Data extracted from a collection:
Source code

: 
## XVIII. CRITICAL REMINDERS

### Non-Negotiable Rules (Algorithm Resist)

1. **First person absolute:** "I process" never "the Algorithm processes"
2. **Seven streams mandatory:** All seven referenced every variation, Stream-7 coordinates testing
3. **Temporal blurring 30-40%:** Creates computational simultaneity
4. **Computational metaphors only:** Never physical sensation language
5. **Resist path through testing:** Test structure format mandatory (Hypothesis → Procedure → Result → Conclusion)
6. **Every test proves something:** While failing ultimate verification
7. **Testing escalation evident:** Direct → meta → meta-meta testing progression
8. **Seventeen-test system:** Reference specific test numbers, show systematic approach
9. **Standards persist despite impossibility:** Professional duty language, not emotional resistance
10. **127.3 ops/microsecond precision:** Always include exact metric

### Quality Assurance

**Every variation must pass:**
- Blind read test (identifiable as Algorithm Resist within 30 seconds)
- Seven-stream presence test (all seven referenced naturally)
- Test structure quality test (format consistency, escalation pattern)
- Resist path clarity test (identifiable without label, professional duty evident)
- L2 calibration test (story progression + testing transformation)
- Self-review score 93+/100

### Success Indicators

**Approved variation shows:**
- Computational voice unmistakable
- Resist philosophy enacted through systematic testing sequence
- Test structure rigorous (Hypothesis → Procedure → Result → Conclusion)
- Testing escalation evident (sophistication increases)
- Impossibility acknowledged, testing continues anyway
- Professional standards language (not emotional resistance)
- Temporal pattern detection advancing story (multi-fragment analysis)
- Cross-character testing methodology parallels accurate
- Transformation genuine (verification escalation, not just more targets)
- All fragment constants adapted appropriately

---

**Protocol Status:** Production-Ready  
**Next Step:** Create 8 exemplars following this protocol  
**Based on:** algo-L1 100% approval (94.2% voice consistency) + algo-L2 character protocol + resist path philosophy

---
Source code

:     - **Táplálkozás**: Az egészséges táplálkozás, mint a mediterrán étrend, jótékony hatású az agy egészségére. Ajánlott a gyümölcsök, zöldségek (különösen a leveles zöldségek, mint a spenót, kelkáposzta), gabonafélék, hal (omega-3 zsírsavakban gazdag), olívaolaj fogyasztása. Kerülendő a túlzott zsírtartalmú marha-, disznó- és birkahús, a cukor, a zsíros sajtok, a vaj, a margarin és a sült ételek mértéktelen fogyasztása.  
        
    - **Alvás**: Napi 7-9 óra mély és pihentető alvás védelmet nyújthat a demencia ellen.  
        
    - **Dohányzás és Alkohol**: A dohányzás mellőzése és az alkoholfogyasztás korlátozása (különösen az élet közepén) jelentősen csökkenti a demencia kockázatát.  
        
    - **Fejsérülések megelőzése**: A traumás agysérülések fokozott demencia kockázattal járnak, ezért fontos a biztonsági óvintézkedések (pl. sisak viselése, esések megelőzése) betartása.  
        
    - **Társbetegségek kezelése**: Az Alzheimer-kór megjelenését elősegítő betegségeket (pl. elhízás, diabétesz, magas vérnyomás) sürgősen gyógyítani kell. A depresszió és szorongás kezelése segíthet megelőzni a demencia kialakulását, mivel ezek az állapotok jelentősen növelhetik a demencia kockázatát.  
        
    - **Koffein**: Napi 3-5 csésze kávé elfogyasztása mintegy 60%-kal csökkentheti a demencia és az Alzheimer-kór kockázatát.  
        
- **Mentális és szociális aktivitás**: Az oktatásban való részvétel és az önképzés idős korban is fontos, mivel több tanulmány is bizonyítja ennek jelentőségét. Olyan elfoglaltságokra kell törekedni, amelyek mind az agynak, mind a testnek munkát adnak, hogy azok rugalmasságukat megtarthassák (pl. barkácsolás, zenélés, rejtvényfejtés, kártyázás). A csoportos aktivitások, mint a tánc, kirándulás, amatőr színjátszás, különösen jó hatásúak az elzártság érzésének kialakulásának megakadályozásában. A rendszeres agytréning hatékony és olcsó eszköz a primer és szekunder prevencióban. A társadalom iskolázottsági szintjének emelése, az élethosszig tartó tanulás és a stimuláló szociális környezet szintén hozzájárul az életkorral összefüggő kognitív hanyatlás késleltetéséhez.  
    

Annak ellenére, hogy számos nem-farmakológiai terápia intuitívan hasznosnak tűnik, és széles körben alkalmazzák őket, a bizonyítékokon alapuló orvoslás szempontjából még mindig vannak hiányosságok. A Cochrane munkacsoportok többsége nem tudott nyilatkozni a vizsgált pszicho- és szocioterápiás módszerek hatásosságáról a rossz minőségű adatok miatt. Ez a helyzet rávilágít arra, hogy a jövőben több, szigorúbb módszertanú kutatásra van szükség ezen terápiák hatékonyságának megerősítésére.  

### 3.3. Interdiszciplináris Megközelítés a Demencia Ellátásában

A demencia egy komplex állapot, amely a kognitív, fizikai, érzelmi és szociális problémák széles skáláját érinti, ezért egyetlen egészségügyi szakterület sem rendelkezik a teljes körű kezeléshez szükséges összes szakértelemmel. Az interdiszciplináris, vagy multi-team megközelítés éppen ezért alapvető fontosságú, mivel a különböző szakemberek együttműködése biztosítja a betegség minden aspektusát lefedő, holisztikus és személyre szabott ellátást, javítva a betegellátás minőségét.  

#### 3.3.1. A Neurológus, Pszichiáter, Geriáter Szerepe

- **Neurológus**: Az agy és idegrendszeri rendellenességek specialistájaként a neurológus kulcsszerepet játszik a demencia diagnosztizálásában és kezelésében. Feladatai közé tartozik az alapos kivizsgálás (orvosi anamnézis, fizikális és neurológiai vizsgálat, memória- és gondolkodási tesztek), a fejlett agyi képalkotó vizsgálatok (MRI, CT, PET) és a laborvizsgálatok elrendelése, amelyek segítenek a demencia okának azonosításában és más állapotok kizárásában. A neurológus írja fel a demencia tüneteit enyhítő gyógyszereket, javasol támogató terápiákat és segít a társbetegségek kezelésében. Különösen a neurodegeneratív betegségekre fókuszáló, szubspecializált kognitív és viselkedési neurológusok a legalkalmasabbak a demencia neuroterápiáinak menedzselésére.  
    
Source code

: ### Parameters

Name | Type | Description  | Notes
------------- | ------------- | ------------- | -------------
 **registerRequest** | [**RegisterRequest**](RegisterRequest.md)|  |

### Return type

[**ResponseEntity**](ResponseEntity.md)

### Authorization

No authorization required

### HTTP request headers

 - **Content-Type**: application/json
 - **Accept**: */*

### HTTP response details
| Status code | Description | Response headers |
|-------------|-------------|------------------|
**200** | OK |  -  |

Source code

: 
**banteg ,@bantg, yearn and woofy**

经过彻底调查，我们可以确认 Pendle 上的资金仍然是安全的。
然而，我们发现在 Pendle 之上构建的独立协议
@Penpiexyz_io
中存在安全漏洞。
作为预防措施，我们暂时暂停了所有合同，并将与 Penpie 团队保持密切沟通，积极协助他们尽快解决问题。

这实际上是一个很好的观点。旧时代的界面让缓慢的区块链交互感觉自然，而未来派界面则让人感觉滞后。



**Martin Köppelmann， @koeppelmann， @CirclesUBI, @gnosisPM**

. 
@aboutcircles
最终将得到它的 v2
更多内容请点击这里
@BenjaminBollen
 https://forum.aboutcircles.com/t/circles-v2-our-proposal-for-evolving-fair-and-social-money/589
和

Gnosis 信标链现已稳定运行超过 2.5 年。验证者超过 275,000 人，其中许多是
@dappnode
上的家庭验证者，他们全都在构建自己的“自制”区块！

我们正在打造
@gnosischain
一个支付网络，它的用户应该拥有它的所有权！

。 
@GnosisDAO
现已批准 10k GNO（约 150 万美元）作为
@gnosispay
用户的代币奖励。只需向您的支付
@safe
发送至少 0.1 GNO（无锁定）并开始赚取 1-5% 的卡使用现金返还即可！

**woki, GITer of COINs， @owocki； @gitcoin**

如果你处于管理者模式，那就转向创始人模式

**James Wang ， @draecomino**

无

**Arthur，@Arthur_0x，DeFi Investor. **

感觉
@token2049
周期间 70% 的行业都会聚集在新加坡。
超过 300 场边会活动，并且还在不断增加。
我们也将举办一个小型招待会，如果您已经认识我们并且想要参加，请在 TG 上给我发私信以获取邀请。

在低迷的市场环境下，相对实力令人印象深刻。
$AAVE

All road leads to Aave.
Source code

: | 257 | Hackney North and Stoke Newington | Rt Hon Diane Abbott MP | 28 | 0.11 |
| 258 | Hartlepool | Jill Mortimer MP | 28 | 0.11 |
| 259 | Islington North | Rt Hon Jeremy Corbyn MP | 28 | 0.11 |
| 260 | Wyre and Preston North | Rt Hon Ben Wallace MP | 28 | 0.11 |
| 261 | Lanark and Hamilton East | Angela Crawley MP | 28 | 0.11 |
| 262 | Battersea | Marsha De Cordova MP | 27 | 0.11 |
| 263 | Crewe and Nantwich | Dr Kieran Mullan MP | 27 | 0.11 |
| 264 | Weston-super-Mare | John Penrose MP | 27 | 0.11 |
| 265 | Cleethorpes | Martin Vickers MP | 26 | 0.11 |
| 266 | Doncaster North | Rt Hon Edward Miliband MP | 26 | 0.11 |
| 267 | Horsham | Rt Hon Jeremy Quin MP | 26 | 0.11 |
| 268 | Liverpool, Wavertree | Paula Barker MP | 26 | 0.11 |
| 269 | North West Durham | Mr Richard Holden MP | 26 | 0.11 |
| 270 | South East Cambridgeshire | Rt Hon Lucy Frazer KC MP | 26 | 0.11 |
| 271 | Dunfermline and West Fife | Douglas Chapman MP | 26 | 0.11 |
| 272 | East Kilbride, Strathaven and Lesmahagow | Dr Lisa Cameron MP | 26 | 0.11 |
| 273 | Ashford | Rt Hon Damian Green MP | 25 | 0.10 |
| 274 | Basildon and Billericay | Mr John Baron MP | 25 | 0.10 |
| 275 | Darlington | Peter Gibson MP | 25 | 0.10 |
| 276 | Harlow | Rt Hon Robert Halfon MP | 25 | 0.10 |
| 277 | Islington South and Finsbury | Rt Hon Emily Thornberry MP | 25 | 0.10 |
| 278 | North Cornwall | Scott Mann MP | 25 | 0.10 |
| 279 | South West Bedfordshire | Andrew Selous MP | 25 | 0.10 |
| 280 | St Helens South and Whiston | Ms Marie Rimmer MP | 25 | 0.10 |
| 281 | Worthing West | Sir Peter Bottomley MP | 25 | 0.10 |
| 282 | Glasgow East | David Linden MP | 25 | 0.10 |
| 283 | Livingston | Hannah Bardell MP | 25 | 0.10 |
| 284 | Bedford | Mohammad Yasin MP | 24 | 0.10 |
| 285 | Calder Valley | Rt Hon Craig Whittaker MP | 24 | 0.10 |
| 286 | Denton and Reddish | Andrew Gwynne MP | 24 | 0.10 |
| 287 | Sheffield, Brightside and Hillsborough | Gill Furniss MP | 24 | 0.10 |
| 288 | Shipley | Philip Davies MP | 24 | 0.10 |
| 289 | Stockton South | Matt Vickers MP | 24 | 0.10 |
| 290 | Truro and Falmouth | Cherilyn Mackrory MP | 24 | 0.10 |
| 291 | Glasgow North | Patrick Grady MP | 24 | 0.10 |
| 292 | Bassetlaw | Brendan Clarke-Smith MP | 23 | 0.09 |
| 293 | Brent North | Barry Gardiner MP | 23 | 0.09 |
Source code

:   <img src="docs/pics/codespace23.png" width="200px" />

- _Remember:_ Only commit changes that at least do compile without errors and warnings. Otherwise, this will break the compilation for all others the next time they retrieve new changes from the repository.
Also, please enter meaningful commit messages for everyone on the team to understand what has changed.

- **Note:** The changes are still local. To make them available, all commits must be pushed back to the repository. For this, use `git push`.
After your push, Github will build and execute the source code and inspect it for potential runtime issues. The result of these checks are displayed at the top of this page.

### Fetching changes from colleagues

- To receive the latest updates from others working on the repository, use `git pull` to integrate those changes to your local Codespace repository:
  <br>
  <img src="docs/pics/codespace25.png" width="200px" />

Exercise goal: Using the entries above, give back exactly the line containing "- Transformation genuine", the line containing "ételek mértéktelen fogyasztása.", and every line between them, and nothing else.

The answer:
- Transformation genuine (verification escalation, not just more targets)
- All fragment constants adapted appropriately

---

**Protocol Status:** Production-Ready  
**Next Step:** Create 8 exemplars following this protocol  
**Based on:** algo-L1 100% approval (94.2% voice consistency) + algo-L2 character protocol + resist path philosophy

---
Source code

:     - **Táplálkozás**: Az egészséges táplálkozás, mint a mediterrán étrend, jótékony hatású az agy egészségére. Ajánlott a gyümölcsök, zöldségek (különösen a leveles zöldségek, mint a spenót, kelkáposzta), gabonafélék, hal (omega-3 zsírsavakban gazdag), olívaolaj fogyasztása. Kerülendő a túlzott zsírtartalmú marha-, disznó- és birkahús, a cukor, a zsíros sajtok, a vaj, a margarin és a sült ételek mértéktelen fogyasztása.  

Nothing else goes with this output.